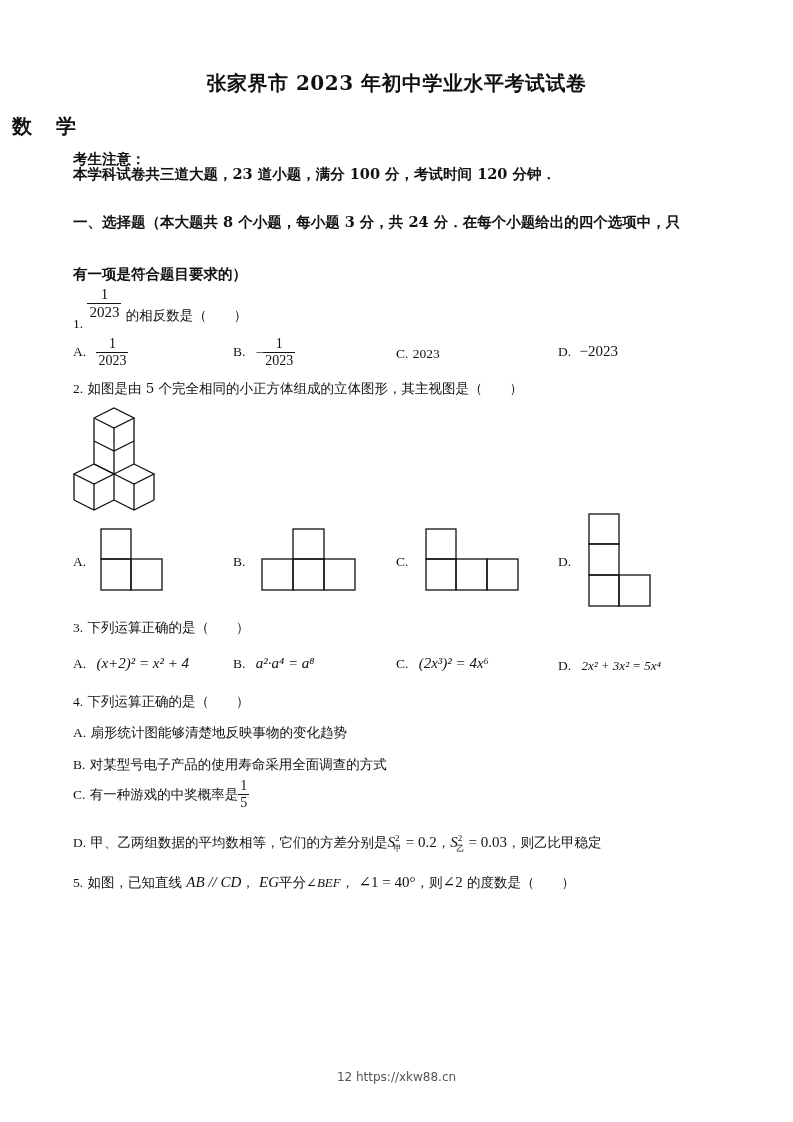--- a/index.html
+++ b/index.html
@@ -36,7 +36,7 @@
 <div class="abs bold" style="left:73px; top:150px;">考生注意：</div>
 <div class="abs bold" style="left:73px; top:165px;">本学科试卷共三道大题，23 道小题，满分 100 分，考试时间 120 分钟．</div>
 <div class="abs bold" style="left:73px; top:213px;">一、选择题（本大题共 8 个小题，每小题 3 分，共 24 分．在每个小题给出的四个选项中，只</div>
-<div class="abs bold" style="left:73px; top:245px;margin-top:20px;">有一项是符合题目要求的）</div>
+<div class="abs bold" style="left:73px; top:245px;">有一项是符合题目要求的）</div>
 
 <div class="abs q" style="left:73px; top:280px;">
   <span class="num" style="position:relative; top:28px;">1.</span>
• • • •
_YOUR INSTRUCTIONS_
Retype the entries above exactly. Stop after the line containing "分，考试时间 120 分钟．</div>", and omit the pictures.

_OUTPUT OF THE TASK_
--- a/index.html
+++ b/index.html
@@ -36,7 +36,7 @@
 <div class="abs bold" style="left:73px; top:150px;">考生注意：</div>
 <div class="abs bold" style="left:73px; top:165px;">本学科试卷共三道大题，23 道小题，满分 100 分，考试时间 120 分钟．</div>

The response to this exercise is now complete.